The organization wants to provide care of young orphans, many of whom are HIV positive. These children are to be accommodated in an orphanage on the site of the Centre L’Espoir d’Eux or placed in appropriate care. The programme aims to provide for a decent and autonomous life through health care, education, counselling and training.
From the Jury Report
‘L’Espoir d’Adjouffou places the approach to the protection and care of orphans in a broad context of health care and well-being for a wider community. The issue of orphans is not separated from the attention, respect and love required for others who share the misfortune of poverty and ill health.
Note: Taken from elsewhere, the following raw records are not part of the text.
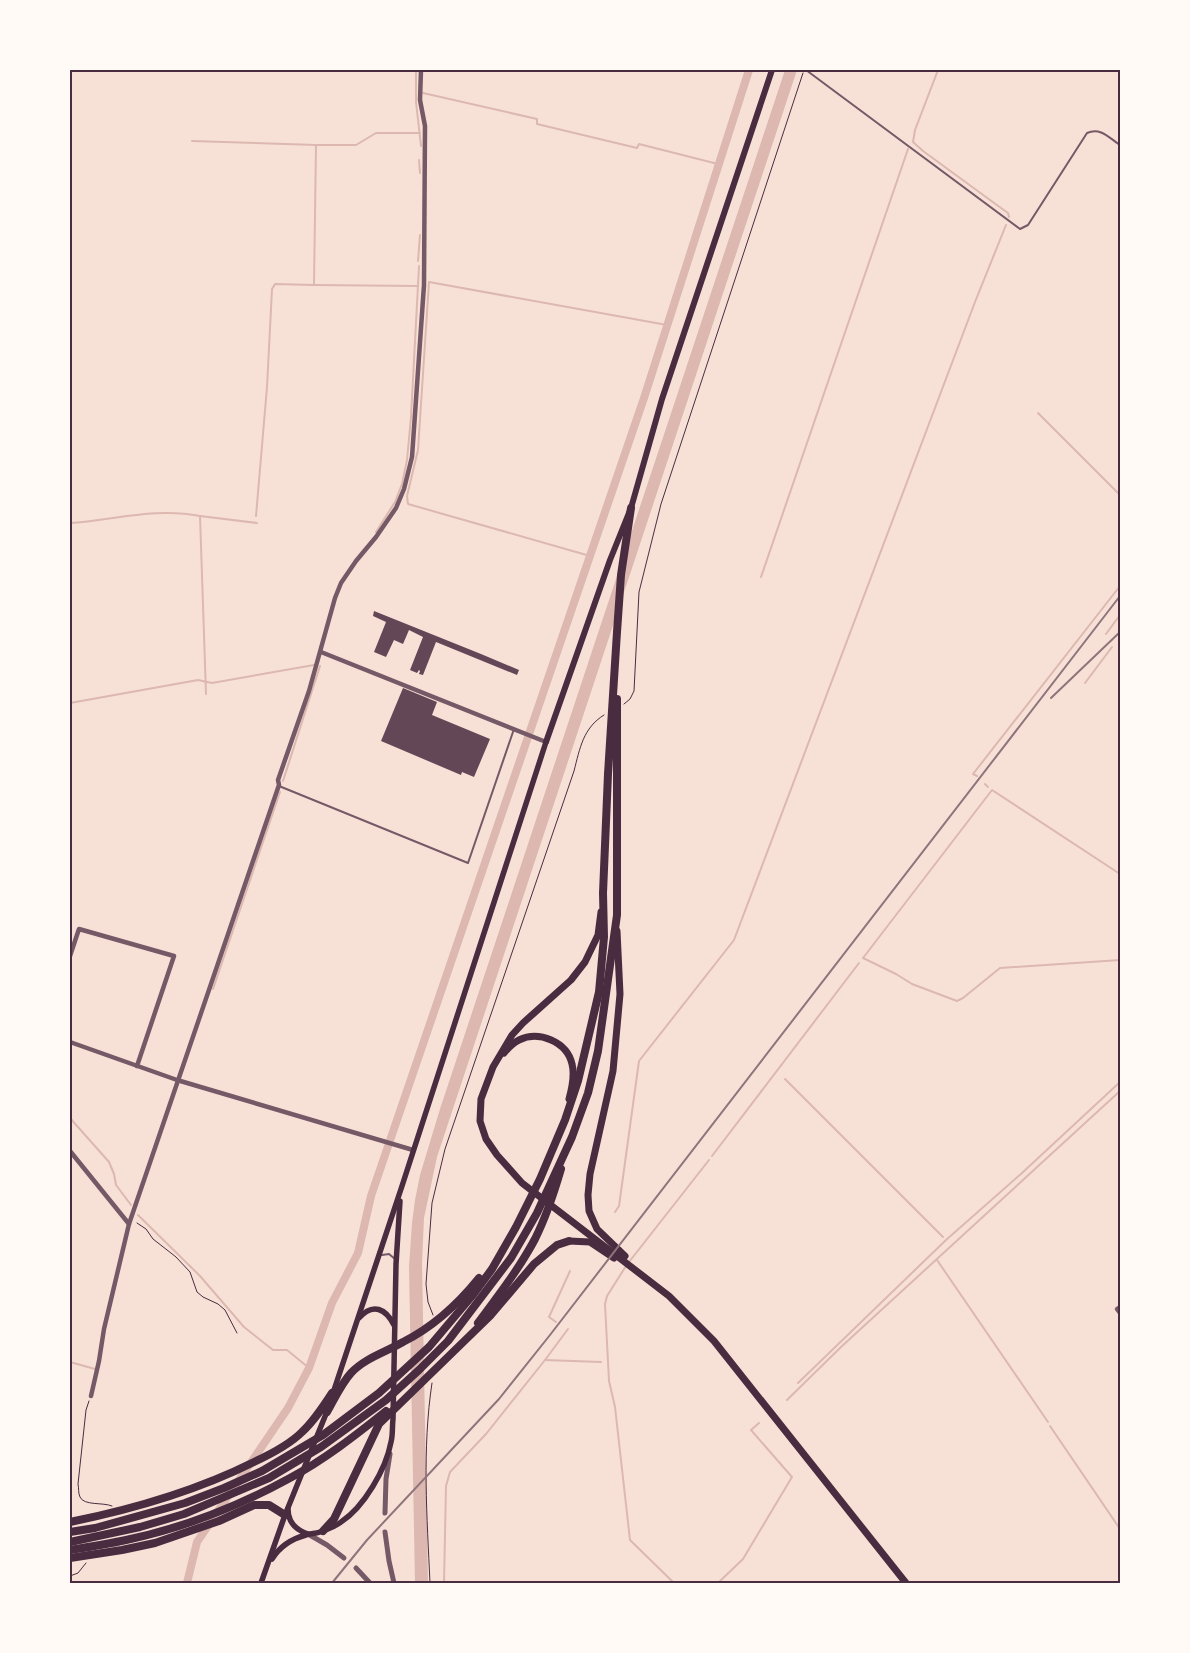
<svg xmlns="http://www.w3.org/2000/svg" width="1190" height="1653" font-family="Cabin,sans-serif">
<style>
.water{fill:#dcb8b0}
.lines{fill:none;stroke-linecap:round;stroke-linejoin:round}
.stream{stroke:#dcb8b0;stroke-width:2}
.canal{stroke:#dcb8b0;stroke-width:8}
.building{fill:#644757}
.path{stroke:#4a2c40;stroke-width:1}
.service{stroke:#755966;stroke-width:2}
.minor{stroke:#755966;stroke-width:4.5}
.tertiary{stroke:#755966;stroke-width:5}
.secondary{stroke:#4a2c40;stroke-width:5.5}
.primary{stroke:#4a2c40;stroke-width:6}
.trunk{stroke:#4a2c40;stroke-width:7}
.motorway{stroke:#4a2c40;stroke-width:8}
.rail{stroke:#8f747c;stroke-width:2}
.neatline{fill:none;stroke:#4a2c40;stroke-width:2}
</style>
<rect width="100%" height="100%" fill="#f7e1d7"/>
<polygon class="water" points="785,70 797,70 437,1157 424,1218 422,1263 428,1583 415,1583 409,1267 412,1223 415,1200 420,1175 440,1109"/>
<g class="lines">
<g class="stream">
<polyline points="416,70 416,102 421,146"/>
<polyline points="938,70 915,130 913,142 923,151 1001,208 1008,213 1009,217"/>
<polyline points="423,93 537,119 537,124 637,148 639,144 718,164"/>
<polyline points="192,141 316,145"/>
<polyline points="419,160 420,173"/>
<polyline points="418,261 420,235"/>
<polyline points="314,285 418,286"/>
<polyline points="1038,413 1120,495"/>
<polyline points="256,516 267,387 272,289 275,284 314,285 316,145 356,145 376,133 420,133"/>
<path d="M 70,523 C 114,520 156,507 200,516"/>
<polyline points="376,532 395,502 402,484 407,460 411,417 419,266"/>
<polyline points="590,556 408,504 407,496 418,450 429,282 667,325"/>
<polyline points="761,577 908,149"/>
<polyline points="1106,634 1120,615"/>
<polyline points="1085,683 1112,647"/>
<polyline points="206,694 200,516 257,523"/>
<polyline points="70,703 198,680 212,683 314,665"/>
<polyline points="977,776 973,774 1120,586"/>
<polyline points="283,781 320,666"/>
<polyline points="985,784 988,787"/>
<polyline points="1120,874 992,790 863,958 896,974 912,984 957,1001 963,998 1000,968 1120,960"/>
<polyline points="213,989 280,792"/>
<polyline points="785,1079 943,1237"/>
<polyline points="70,1118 109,1162 114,1174 116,1185 131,1205"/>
<polyline points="712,1156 859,963"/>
<polyline points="615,1212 619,1206 639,1061 734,940 975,302 1006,225"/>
<polyline points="138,1215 200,1276 244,1327 273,1350 287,1350 309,1368"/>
<polyline points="937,1260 1048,1422"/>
<polyline points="629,1262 709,1160"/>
<polyline points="626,1266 607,1296 605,1304 609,1381 615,1407 630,1540 674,1583"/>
<polyline points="556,1322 549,1317 570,1271"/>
<polyline points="545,1360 601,1362"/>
<polyline points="70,1362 95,1369"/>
<polyline points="798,1383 946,1240 1022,1173 1120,1082"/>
<polyline points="787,1400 841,1347 1120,1091"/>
<polyline points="1050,1426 1120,1529"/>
<polyline points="444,1583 446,1486 450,1472 486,1434 545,1360 568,1329"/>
<polyline points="718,1583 743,1559 792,1477 751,1430 759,1423"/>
</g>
<polyline class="canal" points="187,1583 197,1542 288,1408 309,1368 332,1303 358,1253 371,1196 644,398 749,70"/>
</g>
<g class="building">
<polygon points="374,611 481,654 519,670 517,675 436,642 423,675 419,674 420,671 419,670 417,673 410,670 423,637 409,630 403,644 394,640 386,657 374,652 386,622 373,616"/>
<polygon points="403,688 437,702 432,715 490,739 474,777 462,772 461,775 381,741"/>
</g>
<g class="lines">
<g class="path">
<polyline points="624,704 630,699 634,691 639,592 661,504 803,73"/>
<polyline points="137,1223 146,1229 153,1239 176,1257 190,1272 197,1292 203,1297 218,1304 225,1310 237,1333"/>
<path d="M 433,1315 L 428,1302 L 426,1284 L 432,1203 L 445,1149 L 574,771 C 580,748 583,728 604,715"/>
<path d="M 89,1401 L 86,1410 L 78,1484 C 79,1488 78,1493 80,1497 C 84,1506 103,1502 112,1506"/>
<polyline points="70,1576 78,1573 86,1563"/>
<path d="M 430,1583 C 427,1517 422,1449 432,1383"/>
</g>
<g class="service">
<path d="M 806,70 L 1020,229 L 1028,225 L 1087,133 C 1101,127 1109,138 1120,145"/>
<polyline points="279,786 468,863 514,729"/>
<polyline points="382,1255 389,1254 395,1259"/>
</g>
<g class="minor">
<polyline points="321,652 546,742"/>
<polyline points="70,956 79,929 174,956 137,1066"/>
<polyline points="70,1042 177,1080 413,1150"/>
<polyline points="70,1151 129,1224"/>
<polyline points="1120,1307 1117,1309 1120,1313"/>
<polyline points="91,1396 99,1361 104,1329 129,1224 279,785 278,780 309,691 335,598 341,583 356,561 376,537 396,508 404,489 412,457 424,285 425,126 420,100 421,70"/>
</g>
<g class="tertiary">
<polyline points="385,1513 386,1479 390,1454"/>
<polyline points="385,1532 389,1561 394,1583"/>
<polyline points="308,1534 327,1545 344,1558"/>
<polyline points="356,1568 370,1583"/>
</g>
<g class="secondary">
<path d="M 359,1318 C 373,1302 386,1309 394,1325"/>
<polyline points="332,1396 402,1186 546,742"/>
<path d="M 288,1509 C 288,1522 296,1530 308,1534"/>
<path d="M 272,1559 C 280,1546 291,1539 306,1535 C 311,1533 315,1534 320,1532 C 328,1529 335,1527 341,1522 C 364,1507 386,1469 391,1442 C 393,1435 392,1427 393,1419 L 396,1264 L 400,1201"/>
<polyline points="261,1583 285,1515 328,1409"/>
</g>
<polyline class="primary" points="546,742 610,560 631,508 662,399 772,70"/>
<g class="trunk">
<polyline points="601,912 598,935 585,962 571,980 523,1023 512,1035 493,1067 481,1099 480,1121 486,1139 497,1155 522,1183 669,1296 714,1341 906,1583"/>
<polyline points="617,931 620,994 613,1071 590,1174 588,1195 589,1211 597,1229 625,1256"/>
<path d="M 504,1053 C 508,1048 513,1043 519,1040 C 539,1030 567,1042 572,1064 C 575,1075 572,1088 569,1099"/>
<polyline points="569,1241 590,1242 614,1258"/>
</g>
<g class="motorway">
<path d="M 478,1323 C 498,1296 519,1269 535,1239 C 546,1217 554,1193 561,1169"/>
<path d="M 327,1412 C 334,1400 341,1384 351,1373 C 365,1358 386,1352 403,1342 C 433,1327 458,1304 479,1278"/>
<path d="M 70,1522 C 134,1509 196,1491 254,1462 C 269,1455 290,1444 302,1432 C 314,1421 323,1407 332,1393"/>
<polyline points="323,1531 334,1519 379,1424 490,1316 534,1264 557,1245 569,1241"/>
<polyline points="70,1532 95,1528 185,1503 224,1488 262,1471 323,1435 379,1393 429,1347 472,1296 492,1269 516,1227 540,1179 565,1120 578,1081 599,992 604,937 603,893 608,774 617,632 621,575 631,508"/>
<polyline points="70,1542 140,1527 184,1514 269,1478 321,1447 386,1400 419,1370 448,1341 511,1258 537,1213 572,1137 588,1093 598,1051 617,915 617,699"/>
<path d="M 70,1550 C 89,1547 108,1544 126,1540 C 183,1528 239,1506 290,1478 C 324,1460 356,1435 386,1411"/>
<polyline points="70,1558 122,1550 155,1543 219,1521 254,1505 269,1505 285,1515"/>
</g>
<g class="rail">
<polyline points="1051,698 1120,632"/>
<polyline points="332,1583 367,1540 499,1399 550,1335 1120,596"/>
</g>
</g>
<rect width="1190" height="1653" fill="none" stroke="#fffaf5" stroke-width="142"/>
<rect x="71" y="71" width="1048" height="1511" class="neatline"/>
</svg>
The approach emonstrates how the care of orphans can be integrated into larger programmes.
The orphans who are the primary beneficiaries of the Centre are from the most disadvantaged groups: parents who are ill from HIV/AIDS, who have been ostracized from their communities.The approach places priority on prolonging as long as possible the lives of the mothers. Once the mothers (or fathers) enter the hospice, it is accepted that their illness is terminal and that eventually solutions for the orphans will be needed. Efforts to give the very young children the benefit of their mother’s care for one to three years are noteworthy. Mothers/fathers who are dying know that their child(ren) will be fed, educated, loved and generally looked after.
The creative and innovative approaches to mobilizing resources (both inkind and in cash) that draw on small contributions from many individuals and the entrepreneurial community in both Abidjan and Switzerland may provide inspiration for similar efforts elsewhere.
The dispensary was established in 1999, the hospice in 2002 and the orphanage is now underway. L’Espoir d’Adjouffou has demonstrated that programmes can start with small incremental steps, consolidate them and make them successful and then expand.’
For all these reasons, the Jury has selected L’Espoir d’Adjouffou as the winner of the Larissa Award® 2005. The Larissa Award® 2005 consists of a small bronze statuette and a financial contribution to your work of USD 5000,-.